#### [GIVEN PASSAGE]
= = =

If you try this Spaghetti Squash with Bacon, Spinach and Goat Cheese Skillet recipe, be sure to leave me a comment and give this recipe a rating. I would love to hear from you and see how it turned out for you! You can also share and tag me on Instagram!
Spaghetti Squash with Bacon, Spinach and Goat Cheese Skillet is a healthy, low-carb weeknight dinner that’s ready in under 45 minutes. Made with roasted cherry tomatoes and garlic, it is super simple, keto-friendly and amazingly delicious!
1 medium spaghetti squash
10 oz baby spinach
1 pint cherry tomatoes
5 oz goat cheese
10 oz bacon
2 cloves garlic, crushed or minced
1 tbsp olive oil (divided)

= = =

#### [AVAILABLE DATA]
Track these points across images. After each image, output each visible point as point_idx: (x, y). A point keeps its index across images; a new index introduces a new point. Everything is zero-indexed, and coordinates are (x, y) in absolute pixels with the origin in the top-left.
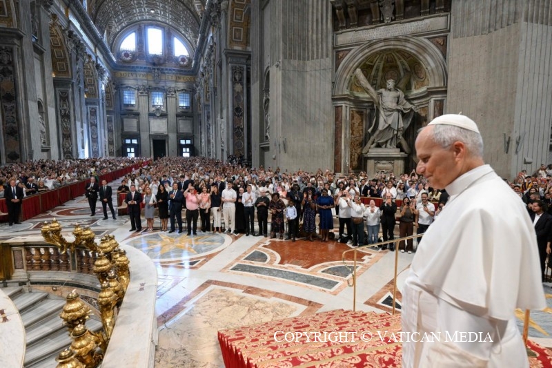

= = =

#### [PROBLEM DETAILS]
From the spaghetti squash recipe above, list each ingredient with the amount it calls for.

#### [SOLUTION TO THE EXERCISE]
1 medium spaghetti squash
10 oz baby spinach
1 pint cherry tomatoes
5 oz goat cheese
10 oz bacon
2 cloves garlic, crushed or minced
1 tbsp olive oil (divided)